Layout difference records:

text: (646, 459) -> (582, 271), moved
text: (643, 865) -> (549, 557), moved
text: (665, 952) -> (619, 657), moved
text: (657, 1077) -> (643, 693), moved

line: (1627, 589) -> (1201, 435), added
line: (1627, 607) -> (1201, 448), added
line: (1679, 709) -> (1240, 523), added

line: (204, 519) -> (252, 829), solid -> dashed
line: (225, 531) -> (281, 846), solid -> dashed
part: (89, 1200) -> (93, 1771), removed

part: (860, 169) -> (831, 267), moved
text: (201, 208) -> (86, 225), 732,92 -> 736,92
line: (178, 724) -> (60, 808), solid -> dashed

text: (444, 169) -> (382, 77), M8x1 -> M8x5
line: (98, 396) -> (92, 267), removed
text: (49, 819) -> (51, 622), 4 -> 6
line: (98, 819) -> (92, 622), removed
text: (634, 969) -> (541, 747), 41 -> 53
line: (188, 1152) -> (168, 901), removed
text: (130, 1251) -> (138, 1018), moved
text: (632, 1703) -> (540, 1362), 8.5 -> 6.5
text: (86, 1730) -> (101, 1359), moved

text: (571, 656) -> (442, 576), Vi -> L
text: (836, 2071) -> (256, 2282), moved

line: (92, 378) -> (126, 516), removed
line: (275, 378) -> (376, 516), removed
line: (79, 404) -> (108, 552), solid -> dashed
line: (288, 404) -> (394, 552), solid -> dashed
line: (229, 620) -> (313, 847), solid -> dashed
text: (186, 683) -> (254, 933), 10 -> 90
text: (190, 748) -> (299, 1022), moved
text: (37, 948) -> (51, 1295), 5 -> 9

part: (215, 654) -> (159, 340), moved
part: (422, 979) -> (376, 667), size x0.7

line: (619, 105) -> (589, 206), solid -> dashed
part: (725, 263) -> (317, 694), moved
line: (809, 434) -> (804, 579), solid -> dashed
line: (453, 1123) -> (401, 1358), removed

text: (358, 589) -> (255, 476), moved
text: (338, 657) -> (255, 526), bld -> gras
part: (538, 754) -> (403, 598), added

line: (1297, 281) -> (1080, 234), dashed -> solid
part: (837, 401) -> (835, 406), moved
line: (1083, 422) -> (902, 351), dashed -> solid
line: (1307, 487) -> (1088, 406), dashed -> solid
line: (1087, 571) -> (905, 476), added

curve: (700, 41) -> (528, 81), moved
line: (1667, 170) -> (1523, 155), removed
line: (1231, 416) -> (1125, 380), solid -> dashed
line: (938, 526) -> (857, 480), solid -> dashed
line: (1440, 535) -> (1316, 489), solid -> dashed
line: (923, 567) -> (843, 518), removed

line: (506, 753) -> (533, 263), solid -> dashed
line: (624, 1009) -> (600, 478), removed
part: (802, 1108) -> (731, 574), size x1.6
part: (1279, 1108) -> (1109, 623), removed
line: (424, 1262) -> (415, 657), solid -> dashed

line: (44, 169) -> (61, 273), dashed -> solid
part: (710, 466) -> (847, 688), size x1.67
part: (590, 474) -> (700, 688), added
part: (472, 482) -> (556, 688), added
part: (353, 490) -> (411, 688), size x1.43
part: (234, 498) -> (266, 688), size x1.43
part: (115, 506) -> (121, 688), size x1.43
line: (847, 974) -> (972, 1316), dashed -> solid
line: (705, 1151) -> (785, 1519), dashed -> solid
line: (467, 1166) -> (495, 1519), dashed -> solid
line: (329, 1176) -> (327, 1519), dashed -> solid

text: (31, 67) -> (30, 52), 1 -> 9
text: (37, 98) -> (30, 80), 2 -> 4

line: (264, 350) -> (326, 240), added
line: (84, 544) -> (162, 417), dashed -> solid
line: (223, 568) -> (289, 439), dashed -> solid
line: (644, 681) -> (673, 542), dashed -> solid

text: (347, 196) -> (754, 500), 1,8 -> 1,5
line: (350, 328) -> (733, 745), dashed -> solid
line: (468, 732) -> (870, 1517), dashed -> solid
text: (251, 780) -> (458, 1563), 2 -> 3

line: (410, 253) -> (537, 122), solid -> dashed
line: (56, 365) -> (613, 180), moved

§ Brief:
Look through the entries above and report the number of lines that contain "size". Write only the number.

§ Answer section:
6